Assignment
Some lines in the data below hold the string "into". Report how many, as a bare number.

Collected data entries

== Segment start ==

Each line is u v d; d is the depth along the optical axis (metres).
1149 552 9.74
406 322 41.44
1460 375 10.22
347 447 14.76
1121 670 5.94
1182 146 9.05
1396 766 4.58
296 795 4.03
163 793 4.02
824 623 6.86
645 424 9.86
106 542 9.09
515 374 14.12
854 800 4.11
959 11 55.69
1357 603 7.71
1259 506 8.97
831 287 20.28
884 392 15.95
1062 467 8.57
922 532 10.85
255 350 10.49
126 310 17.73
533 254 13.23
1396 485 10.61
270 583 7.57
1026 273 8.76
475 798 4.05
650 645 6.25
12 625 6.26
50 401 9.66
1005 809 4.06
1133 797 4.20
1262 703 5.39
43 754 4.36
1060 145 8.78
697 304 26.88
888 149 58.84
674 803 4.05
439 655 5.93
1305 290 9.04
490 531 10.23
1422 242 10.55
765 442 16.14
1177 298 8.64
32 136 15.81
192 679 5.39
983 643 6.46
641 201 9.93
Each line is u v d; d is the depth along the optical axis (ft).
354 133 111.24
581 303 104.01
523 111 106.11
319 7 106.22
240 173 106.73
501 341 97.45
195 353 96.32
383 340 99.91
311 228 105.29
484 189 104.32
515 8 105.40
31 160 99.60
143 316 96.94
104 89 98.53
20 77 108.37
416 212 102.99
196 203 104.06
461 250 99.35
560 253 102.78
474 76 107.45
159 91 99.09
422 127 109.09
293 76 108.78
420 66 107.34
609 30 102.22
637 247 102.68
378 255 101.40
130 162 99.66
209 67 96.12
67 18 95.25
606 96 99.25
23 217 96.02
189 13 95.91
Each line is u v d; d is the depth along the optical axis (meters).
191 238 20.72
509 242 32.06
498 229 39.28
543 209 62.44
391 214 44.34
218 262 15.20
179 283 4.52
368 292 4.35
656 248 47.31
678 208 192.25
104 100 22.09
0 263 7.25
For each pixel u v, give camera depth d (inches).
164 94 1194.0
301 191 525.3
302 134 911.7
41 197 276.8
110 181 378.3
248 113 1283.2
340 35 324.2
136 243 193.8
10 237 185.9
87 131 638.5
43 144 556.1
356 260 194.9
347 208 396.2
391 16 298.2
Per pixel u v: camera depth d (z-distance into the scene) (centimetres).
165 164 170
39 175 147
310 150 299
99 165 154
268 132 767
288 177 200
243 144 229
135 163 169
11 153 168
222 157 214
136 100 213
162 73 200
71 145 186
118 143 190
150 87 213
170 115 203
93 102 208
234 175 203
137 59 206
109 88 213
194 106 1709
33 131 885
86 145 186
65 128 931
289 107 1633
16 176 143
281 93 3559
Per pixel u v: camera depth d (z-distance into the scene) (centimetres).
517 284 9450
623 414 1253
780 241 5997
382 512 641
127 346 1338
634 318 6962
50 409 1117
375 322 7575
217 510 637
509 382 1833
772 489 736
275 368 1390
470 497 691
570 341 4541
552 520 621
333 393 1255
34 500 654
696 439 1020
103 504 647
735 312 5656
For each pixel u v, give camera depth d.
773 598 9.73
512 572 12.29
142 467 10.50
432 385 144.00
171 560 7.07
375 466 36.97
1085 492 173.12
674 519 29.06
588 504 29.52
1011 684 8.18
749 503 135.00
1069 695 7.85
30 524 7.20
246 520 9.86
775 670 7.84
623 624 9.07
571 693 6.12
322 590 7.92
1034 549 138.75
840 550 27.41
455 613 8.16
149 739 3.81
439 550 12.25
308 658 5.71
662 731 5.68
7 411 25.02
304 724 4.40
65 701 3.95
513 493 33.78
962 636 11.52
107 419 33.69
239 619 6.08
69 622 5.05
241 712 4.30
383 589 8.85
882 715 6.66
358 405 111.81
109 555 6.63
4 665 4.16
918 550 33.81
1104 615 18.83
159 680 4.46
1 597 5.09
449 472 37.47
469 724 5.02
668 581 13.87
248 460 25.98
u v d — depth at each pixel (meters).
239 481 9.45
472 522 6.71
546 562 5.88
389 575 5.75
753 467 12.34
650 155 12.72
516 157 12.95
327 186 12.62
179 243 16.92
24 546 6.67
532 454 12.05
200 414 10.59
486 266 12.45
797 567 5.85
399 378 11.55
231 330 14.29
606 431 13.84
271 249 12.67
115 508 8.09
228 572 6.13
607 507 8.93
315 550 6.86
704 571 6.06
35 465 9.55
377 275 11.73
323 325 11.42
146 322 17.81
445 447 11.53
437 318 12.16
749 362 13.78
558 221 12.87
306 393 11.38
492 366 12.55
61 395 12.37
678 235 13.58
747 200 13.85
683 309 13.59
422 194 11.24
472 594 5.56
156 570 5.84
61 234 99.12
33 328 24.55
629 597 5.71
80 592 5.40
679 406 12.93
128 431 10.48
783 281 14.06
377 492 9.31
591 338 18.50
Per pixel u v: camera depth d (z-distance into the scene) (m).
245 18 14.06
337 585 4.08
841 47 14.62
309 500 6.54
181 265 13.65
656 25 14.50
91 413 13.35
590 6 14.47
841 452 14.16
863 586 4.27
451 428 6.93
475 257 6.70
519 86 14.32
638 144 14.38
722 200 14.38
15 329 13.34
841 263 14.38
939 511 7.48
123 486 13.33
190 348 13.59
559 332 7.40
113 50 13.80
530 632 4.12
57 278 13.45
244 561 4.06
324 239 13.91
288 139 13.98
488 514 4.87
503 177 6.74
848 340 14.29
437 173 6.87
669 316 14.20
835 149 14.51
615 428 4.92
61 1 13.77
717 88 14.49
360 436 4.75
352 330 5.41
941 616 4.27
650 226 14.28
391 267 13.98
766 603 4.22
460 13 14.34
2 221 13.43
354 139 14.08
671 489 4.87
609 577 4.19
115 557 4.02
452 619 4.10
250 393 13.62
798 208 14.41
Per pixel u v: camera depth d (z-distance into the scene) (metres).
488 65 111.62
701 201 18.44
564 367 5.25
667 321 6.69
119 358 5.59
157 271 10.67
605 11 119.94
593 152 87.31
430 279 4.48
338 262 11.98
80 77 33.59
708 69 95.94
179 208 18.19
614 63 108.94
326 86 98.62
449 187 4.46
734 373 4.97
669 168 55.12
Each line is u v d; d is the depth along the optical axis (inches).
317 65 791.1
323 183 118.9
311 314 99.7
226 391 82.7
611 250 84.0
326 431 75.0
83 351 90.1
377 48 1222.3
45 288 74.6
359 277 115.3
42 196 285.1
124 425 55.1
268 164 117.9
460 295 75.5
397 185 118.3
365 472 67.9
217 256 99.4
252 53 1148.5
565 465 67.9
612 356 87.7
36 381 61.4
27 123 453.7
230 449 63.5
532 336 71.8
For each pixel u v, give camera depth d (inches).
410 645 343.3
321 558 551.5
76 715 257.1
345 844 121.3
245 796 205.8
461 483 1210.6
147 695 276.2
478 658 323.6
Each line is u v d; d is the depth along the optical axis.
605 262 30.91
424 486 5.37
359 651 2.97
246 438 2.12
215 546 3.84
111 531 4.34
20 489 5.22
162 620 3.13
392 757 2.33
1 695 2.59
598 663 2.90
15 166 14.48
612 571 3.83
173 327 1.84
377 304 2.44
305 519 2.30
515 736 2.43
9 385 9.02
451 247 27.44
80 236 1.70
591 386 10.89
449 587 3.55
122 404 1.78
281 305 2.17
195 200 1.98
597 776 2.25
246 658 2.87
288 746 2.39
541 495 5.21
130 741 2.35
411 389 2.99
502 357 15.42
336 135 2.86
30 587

== Segment end ==

Answer for this exercise
4